Il était difficile au danseur d'être plus immobile et tendu mais son ami qui l'impressionnait tellement choisit non de prendre l'avantage mais de le dérouter :

- Tu n'es pas « presque moi » ?

-Je ne suis pas sûr. C'est juste des vêtements comme ça...

Le décorateur l'écouta avec attention avant de changer de visage. Il avait l'air très ennuyé.

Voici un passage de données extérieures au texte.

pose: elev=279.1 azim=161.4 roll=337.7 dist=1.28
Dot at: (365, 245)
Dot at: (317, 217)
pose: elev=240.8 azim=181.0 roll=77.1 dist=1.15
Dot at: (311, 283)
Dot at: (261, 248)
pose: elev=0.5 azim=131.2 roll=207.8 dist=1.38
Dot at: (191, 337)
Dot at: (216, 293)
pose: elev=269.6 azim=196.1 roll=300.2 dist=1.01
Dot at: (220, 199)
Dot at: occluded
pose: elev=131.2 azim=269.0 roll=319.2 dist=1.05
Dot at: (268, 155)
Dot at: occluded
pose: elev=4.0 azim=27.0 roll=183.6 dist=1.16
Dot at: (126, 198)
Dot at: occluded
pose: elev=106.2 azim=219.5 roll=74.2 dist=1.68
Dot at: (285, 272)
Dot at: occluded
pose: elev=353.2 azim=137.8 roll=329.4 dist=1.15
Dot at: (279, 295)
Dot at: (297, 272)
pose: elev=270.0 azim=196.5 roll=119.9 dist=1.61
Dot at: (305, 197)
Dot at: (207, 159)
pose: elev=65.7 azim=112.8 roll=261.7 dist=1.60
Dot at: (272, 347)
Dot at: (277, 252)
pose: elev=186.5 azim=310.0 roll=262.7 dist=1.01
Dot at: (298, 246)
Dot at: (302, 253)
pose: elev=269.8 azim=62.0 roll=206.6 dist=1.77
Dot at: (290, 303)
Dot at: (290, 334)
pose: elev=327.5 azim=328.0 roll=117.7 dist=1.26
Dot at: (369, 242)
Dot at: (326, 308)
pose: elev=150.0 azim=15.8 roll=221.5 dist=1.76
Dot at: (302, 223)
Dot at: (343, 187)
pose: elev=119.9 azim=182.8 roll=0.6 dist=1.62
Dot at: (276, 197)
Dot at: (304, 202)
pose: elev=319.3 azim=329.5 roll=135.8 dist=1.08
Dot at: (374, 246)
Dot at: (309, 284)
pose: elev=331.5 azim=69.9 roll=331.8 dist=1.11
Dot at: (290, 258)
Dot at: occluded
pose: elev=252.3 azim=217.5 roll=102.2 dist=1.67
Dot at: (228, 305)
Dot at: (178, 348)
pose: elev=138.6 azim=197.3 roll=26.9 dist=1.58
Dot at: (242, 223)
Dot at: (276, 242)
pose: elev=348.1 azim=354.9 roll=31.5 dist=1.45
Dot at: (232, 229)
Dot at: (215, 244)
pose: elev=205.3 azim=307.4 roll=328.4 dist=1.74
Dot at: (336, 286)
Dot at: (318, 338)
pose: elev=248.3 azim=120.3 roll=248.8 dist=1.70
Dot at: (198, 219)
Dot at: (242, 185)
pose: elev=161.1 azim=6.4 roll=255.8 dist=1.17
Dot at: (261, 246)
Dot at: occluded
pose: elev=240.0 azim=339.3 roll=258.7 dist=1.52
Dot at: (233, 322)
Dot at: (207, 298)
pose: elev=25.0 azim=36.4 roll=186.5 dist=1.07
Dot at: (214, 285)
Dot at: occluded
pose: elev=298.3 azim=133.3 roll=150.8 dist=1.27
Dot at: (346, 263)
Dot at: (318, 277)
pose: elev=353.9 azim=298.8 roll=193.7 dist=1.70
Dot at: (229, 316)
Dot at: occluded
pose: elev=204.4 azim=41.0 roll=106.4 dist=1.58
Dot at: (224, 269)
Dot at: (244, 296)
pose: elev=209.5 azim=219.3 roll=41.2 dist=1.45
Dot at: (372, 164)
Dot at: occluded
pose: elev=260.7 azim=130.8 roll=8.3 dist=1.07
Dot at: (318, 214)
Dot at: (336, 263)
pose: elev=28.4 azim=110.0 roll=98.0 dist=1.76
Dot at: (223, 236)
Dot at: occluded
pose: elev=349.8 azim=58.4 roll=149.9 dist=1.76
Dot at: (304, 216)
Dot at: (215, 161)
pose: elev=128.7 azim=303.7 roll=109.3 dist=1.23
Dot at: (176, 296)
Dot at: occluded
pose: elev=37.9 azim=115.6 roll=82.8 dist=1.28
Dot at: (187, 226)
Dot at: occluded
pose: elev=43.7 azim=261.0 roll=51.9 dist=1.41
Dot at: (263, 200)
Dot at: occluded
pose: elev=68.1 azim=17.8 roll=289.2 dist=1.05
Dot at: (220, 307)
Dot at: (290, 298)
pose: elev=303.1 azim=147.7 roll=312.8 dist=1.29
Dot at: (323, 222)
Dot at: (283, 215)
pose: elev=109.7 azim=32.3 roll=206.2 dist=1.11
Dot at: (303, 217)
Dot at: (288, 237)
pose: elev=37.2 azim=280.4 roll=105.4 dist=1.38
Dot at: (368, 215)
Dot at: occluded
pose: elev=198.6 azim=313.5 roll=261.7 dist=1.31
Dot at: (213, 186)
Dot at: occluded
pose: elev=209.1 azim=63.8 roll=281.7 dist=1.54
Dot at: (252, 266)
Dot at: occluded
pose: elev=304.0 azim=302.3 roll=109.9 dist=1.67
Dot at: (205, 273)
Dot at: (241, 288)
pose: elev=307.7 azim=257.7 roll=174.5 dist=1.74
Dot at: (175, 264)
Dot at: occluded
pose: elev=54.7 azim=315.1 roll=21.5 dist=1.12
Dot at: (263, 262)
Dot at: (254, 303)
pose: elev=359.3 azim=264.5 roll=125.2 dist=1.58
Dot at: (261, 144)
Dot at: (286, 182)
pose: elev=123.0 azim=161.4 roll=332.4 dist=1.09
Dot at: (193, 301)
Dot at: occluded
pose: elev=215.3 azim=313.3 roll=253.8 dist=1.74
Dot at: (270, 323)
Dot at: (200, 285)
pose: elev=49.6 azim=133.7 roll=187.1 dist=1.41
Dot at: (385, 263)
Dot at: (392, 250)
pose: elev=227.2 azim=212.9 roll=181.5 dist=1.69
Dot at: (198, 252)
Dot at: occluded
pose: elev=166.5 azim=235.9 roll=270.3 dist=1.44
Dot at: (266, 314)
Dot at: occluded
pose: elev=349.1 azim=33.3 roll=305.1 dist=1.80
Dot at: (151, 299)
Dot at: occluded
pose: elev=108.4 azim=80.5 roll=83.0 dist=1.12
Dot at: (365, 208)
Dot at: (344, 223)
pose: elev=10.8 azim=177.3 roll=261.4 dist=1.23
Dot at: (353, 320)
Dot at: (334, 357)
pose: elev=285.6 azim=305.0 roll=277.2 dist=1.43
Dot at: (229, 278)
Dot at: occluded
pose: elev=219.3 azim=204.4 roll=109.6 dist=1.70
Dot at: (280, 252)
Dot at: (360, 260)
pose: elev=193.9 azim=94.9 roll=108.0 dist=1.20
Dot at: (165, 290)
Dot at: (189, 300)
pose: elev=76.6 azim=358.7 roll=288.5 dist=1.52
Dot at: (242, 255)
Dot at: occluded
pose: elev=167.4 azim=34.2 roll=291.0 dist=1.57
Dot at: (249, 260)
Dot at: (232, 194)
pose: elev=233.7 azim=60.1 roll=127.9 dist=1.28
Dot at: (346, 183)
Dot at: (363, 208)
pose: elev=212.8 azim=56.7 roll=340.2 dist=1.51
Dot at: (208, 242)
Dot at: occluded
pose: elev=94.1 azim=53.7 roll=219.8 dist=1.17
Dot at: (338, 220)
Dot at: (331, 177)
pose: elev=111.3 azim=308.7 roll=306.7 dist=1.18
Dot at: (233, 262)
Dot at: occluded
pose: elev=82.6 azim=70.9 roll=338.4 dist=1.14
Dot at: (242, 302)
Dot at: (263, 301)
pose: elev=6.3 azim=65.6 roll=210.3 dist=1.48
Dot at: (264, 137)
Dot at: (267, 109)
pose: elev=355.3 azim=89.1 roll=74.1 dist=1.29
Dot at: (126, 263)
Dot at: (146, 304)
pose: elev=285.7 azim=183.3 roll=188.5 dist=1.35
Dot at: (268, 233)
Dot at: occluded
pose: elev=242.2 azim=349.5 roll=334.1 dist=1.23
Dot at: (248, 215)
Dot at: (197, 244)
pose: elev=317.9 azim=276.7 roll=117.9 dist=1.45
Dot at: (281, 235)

 - Mais ton lacet est défait, attends !

Il s'approcha et s'agenouilla. Il refit le lacet défait. Erik portait des chaussures coûteuses, très belles. Il le sentit, son ami pouvait se relever mais ne le faisait pas. Surpris, il attendit puis se pencha et lui prit le bras. Quand Julian se fut redressé, ils furent face à face. Ils étaient plus proches l'un de l'autre qu'ils ne l'avaient jamais été et l'émotion les terrassait. Ils restèrent silencieux puis Julian dit :

- New York, maintenant ?

- Oui. C'est un honneur. J'espère que...

- Tu verras, mon amour, ce sera bien.

- Je crois.

- Ne sois pas si tendu, viens.

- Il faut que je te dise...

- Que tu vas aimer le plaisir avec moi ? Mais oui...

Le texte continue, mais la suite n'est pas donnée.